Idaho National Laboratory Conservation Management Plan

The Idaho National Laboratory (INL) contains some of the least disturbed sagebrush steppe habitats remaining in the Great Basin. In addition the INL is one of the few remaining areas that support abundant populations of sagebrush obligate species such as sage grouse and pygmy rabbits. WCS is working with the U.S. Department of Energy and the S.M. Stoller Corporation to develop a Conservation Management Plan that will provide guidelines for landscape management that are focused on conserving important wildlife species and their habitats. WCS has been working on this project since 2005 and will continue to work on the project through implementation of the Conservation Management Plan in 2012.

Sage Grouse and Pronghorn Connectivity

Sage grouse and pronghorn make long distance migrations from winter grounds on the Snake River Plain to summer habitats in mountain foothills and valleys to the north. Due to the undisturbed nature of the landscape it is one of the remaining strongholds for species such as greater sage-grouse pygmy rabbits bighorn sheep and Great Basin rattlesnakes. Identifying and protecting movement corridors for these species are important for maintaining ecological integrity in the Lost River Sinks Landscape. WCS is conducting movement studies on both sage grouse and pronghorn to identify important movement corridors. Results from these studies will update Bureau of Land Management habitat management plans and guide land acquisition efforts in the region.

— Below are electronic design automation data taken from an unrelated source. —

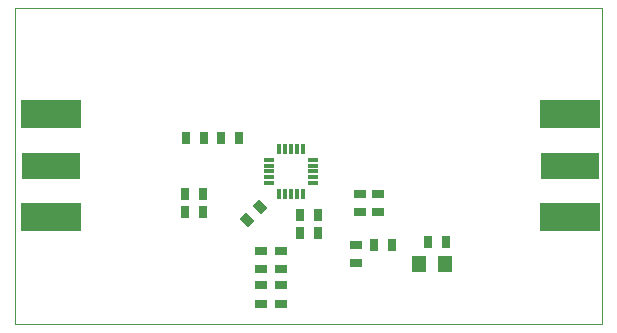
<source format=gtp>
G04 Layer_Color=8421504*
%FSLAX25Y25*%
%MOIN*%
G70*
G01*
G75*
%ADD10R,0.01181X0.03740*%
%ADD11R,0.03740X0.01181*%
%ADD12R,0.03150X0.03937*%
%ADD13R,0.05118X0.05315*%
%ADD14R,0.03937X0.03150*%
G04:AMPARAMS|DCode=15|XSize=31.5mil|YSize=39.37mil|CornerRadius=0mil|HoleSize=0mil|Usage=FLASHONLY|Rotation=45.000|XOffset=0mil|YOffset=0mil|HoleType=Round|Shape=Rectangle|*
%AMROTATEDRECTD15*
4,1,4,0.00278,-0.02506,-0.02506,0.00278,-0.00278,0.02506,0.02506,-0.00278,0.00278,-0.02506,0.0*
%
%ADD15ROTATEDRECTD15*%

%ADD16R,0.20000X0.09508*%
%ADD17R,0.19685X0.09016*%
%ADD22C,0.00394*%
D10*
X88063Y58382D02*
D03*
X90031D02*
D03*
X92000D02*
D03*
X93968D02*
D03*
X95937D02*
D03*
Y43618D02*
D03*
X93968D02*
D03*
X92000D02*
D03*
X90031D02*
D03*
X88063D02*
D03*
D11*
X99382Y54937D02*
D03*
Y52969D02*
D03*
Y51000D02*
D03*
Y49031D02*
D03*
Y47063D02*
D03*
X84618D02*
D03*
Y49031D02*
D03*
Y51000D02*
D03*
Y52969D02*
D03*
Y54937D02*
D03*
D12*
X63032Y62000D02*
D03*
X56968D02*
D03*
X68468D02*
D03*
X74532D02*
D03*
X143532Y27500D02*
D03*
X137469D02*
D03*
X125531Y26500D02*
D03*
X119468D02*
D03*
X94968Y36500D02*
D03*
X101031D02*
D03*
X94968Y30500D02*
D03*
X101031D02*
D03*
X56468Y37500D02*
D03*
X62532D02*
D03*
Y43500D02*
D03*
X56468D02*
D03*
D13*
X143331Y20000D02*
D03*
X134669D02*
D03*
D14*
X113500Y26531D02*
D03*
Y20469D02*
D03*
X88500Y24532D02*
D03*
Y18469D02*
D03*
X82000Y24532D02*
D03*
Y18469D02*
D03*
X88500Y13032D02*
D03*
Y6968D02*
D03*
X82000Y13032D02*
D03*
Y6968D02*
D03*
X115000Y37468D02*
D03*
Y43532D02*
D03*
X121000Y43532D02*
D03*
Y37468D02*
D03*
D15*
X81644Y39144D02*
D03*
X77356Y34856D02*
D03*
D16*
X11772Y70236D02*
D03*
Y35726D02*
D03*
X185000Y35724D02*
D03*
Y70234D02*
D03*
D17*
X11772Y52980D02*
D03*
X185000D02*
D03*
D22*
X0Y0D02*
Y16000D01*
Y0D02*
X195500D01*
Y105500D01*
X0D02*
X195500D01*
X0Y16000D02*
Y105500D01*
M02*

</source>
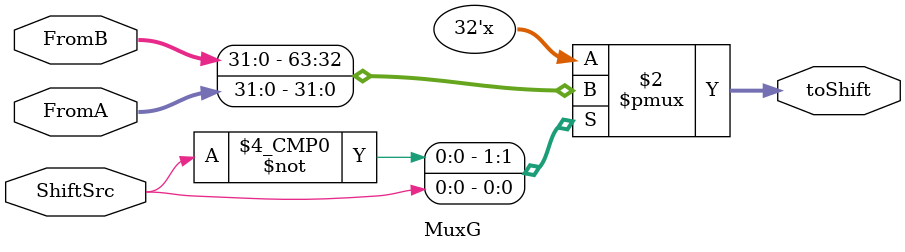
<source format=v>
module MuxG (
input wire[31:0] FromA,
input wire[31:0] FromB,
input wire ShiftSrc,
output reg[31:0] toShift
);

parameter S0 = 0, S1 = 1;
always @(*) begin
	case(ShiftSrc)
		S0:
			toShift <= FromB;
		S1:
			toShift <= FromA;
	endcase
end

endmodule
</source>
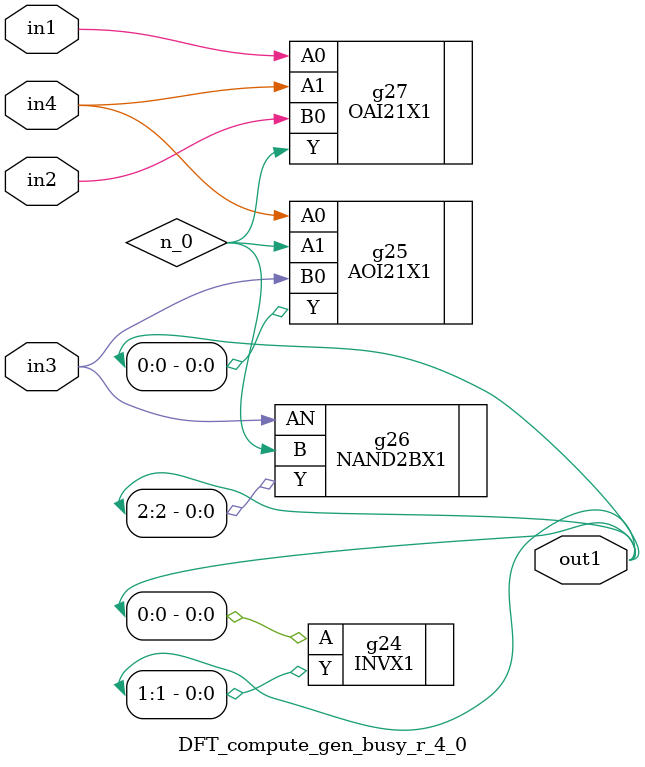
<source format=v>
`timescale 1ps / 1ps


module DFT_compute_gen_busy_r_4_0(in1, in2, in3, in4, out1);
  input in1, in2, in3, in4;
  output [2:0] out1;
  wire in1, in2, in3, in4;
  wire [2:0] out1;
  wire n_0;
  INVX1 g24(.A (out1[0]), .Y (out1[1]));
  AOI21X1 g25(.A0 (in4), .A1 (n_0), .B0 (in3), .Y (out1[0]));
  NAND2BX1 g26(.AN (in3), .B (n_0), .Y (out1[2]));
  OAI21X1 g27(.A0 (in1), .A1 (in4), .B0 (in2), .Y (n_0));
endmodule



</source>
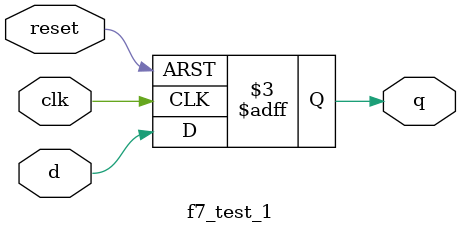
<source format=v>
module f7_test_1(q, d, clk, reset);
output reg q;
input d, clk, reset;
always @ (posedge clk, negedge reset)
	if(!reset) q <= 0;
	else q <= d;
endmodule
</source>
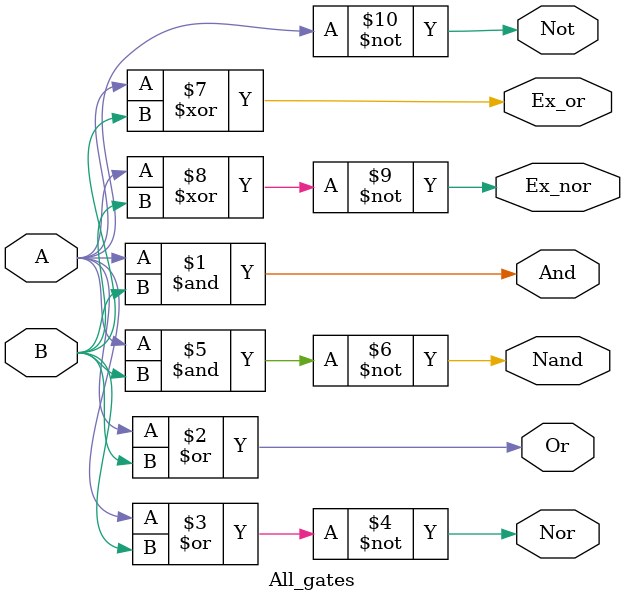
<source format=v>
`timescale 1ns / 1ps


module All_gates(
    input A,
    input B,
    output And,
    output Or,
    output Nand,
    output Nor,
    output Ex_or,
    output Ex_nor,
    output Not
    );
    assign And = A&B;
    assign Or = A|B;
    assign Nor = ~(A|B);
    assign Nand = ~(A&B);
    assign Ex_or = A^B;
    assign Ex_nor = ~(A^B);
    assign Not = ~A;
endmodule

</source>
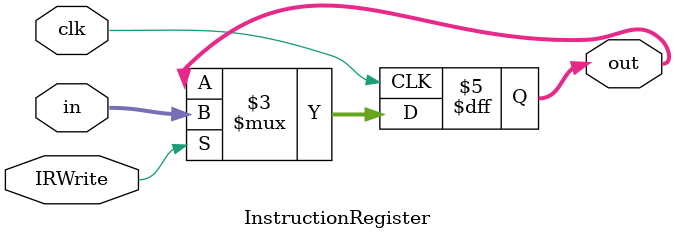
<source format=v>
module InstructionRegister(
    input clk,
    input [31:0] in,
    input IRWrite,
    output reg [31:0] out
);

always @(posedge clk) begin
    if(IRWrite) out <= in;
    else out <= out;
end

endmodule
</source>
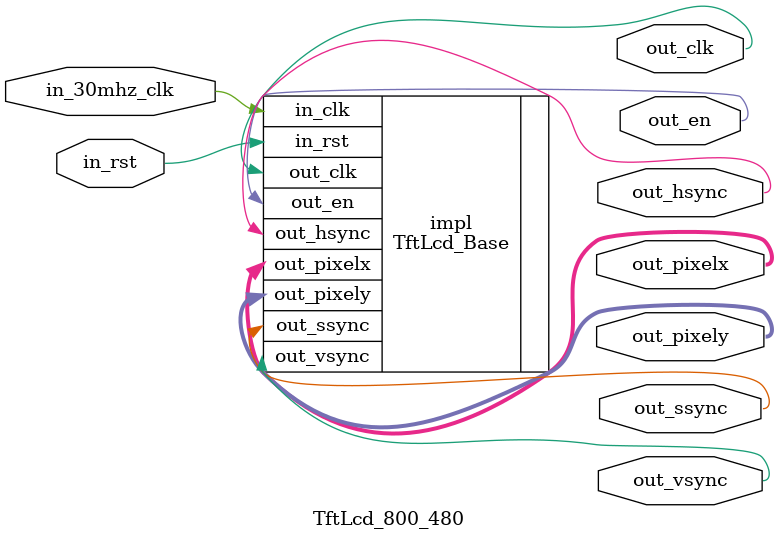
<source format=v>
module TftLcd_800_480
(
    input         in_rst,
    input         in_30mhz_clk,

    output        out_clk,
    output        out_en,
    output        out_hsync,
    output        out_vsync,
    output        out_ssync,
    output [10:0] out_pixelx,
    output [10:0] out_pixely
);

  TftLcd_Base #(
    .H_PIXEL_LENGTH(800),
    .H_FRONT_PORCH (210),
    .H_SYNC_LENGTH (  1),
    .H_BACK_PORCH  ( 45),

    .V_PIXEL_LENGTH(480),
    .V_FRONT_PORCH ( 22),
    .V_SYNC_LENGTH (  3),
    .V_BACK_PORCH  ( 20),

    .PIXELX_WIDTH  ( 10),
    .PIXELY_WIDTH  ( 10),

    // These numbers were found via trial and error.
    // These represent the clock delay with which a module receiving
    // pixelx and pixely values must set the appropriate pixel colors
    .DELAY_X       (  -77),
    .DELAY_Y       (  -16)

  ) impl (

    .in_rst(in_rst),
    .in_clk(in_30mhz_clk),

    .out_en(out_en),
    .out_hsync(out_hsync),
    .out_vsync(out_vsync),
    .out_ssync(out_ssync),

    .out_pixelx(out_pixelx),
    .out_pixely(out_pixely),

    .out_clk(out_clk)
  );

endmodule

</source>
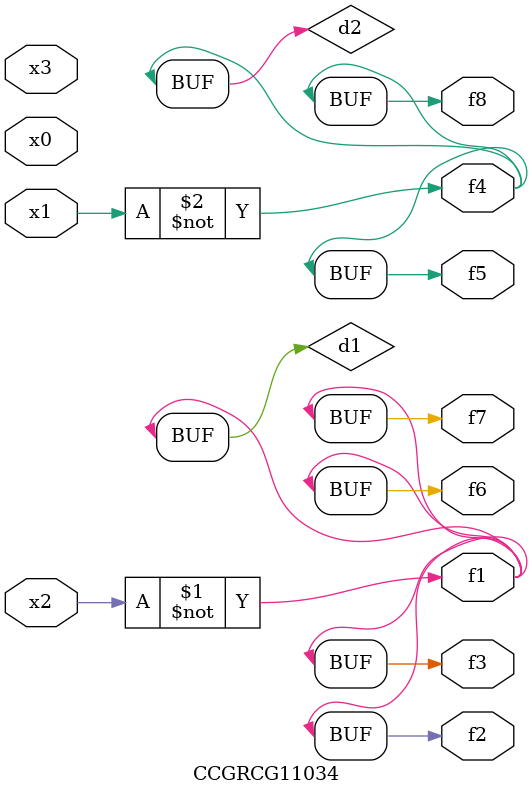
<source format=v>
module CCGRCG11034(
	input x0, x1, x2, x3,
	output f1, f2, f3, f4, f5, f6, f7, f8
);

	wire d1, d2;

	xnor (d1, x2);
	not (d2, x1);
	assign f1 = d1;
	assign f2 = d1;
	assign f3 = d1;
	assign f4 = d2;
	assign f5 = d2;
	assign f6 = d1;
	assign f7 = d1;
	assign f8 = d2;
endmodule

</source>
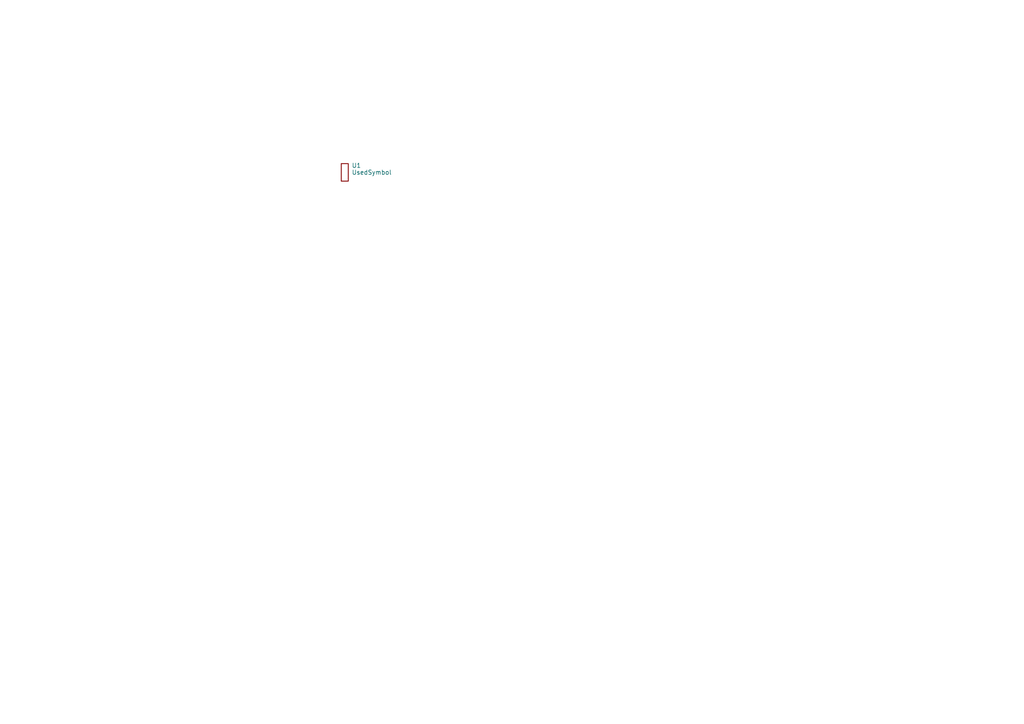
<source format=kicad_sch>
(kicad_sch
	(version 20231120)
	(generator "kicadtools_test")
	(uuid "aabbccdd-1111-2222-3333-444455556666")
	(paper "A4")
	
	(symbol
		(lib_id "my_project_lib:UsedSymbol")
		(at 100 50 0)
		(unit 1)
		(in_bom yes)
		(on_board yes)
		(dnp no)
		(uuid "11111111-1111-1111-1111-111111111111")
		(property "Reference" "U1"
			(at 102 48 0)
			(effects (font (size 1.27 1.27)) (justify left))
		)
		(property "Value" "UsedSymbol"
			(at 102 50 0)
			(effects (font (size 1.27 1.27)) (justify left))
		)
		(property "Footprint" "my_project_lib:UsedFootprint"
			(at 100 50 0)
			(effects (font (size 1.27 1.27)) hide)
		)
	)
)

</source>
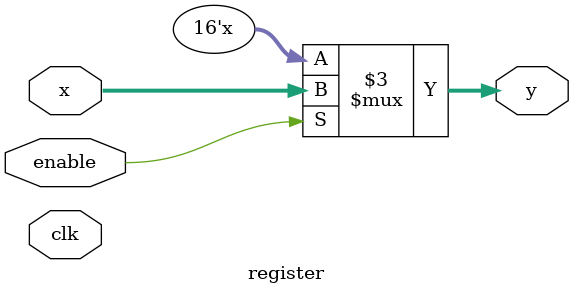
<source format=v>
module register(x, clk, enable, y);
    //4-bit register
    //given in lecture 10 - modified
    input [15:0] x;
    input clk, enable;
    output reg [15:0] y;

    always @(clk or  enable) begin
        if (enable == 1'b1)
            y <= x; 
        
    end

endmodule
</source>
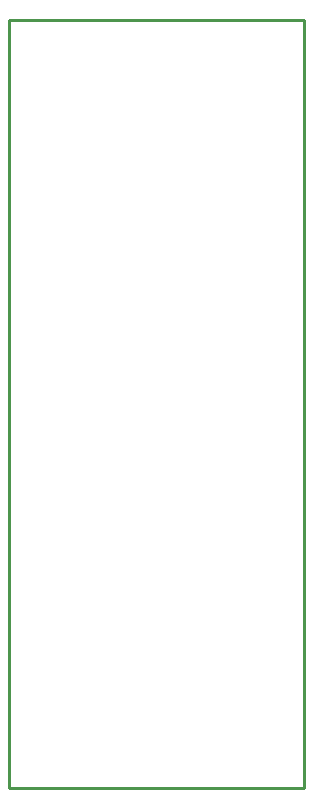
<source format=gko>
G04 Layer_Color=16711935*
%FSLAX24Y24*%
%MOIN*%
G70*
G01*
G75*
%ADD19C,0.0100*%
D19*
X0Y0D02*
X9843D01*
X0D02*
Y25591D01*
X9843D01*
Y0D02*
Y25591D01*
M02*

</source>
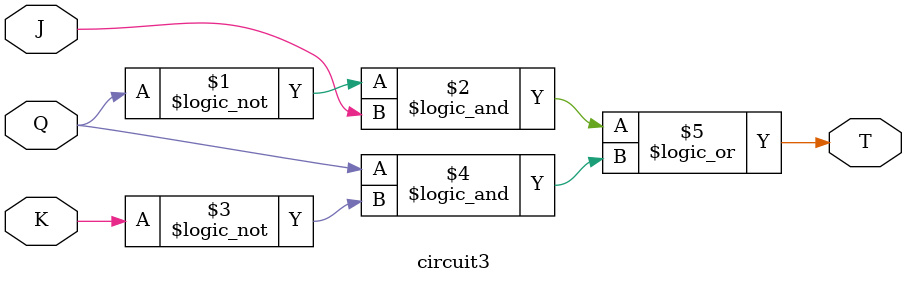
<source format=v>



// Data-Flow
module circuit3(J, K, Q, T);
  input    J, K, Q;
  output   T;
  assign   T = ((!(Q)) && J) || (Q && (!(K)));
endmodule

</source>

Researchers from WCS and the Lava Lake Institute for Science and Conservation discovered a new migration route of pronghorn antelope that ranks among the farthest for any land mammal in the western Hemisphere. The migration route stretches from the base of Idaho’s Pioneers Mountains to the continental divide’s Beaverhead Mountains, passing through Craters of the Moon National Monument and Preserve—a round trip in excess 160 miles. The route crosses federal, state, and private land and narrows in one stretch to a bottleneck less than two football fields wide. There, animals are restricted by mountains, fences, a highway, and fields of jagged lava. The discovery is part of an ongoing study tracking pronghorn using GPS and radio collars. The study’s investigators include WCS’s Dr. Scott Bergen, Tess O’Sullivan of the Lava Lake Institute, and Mark Hurley of Idaho Fish & Game.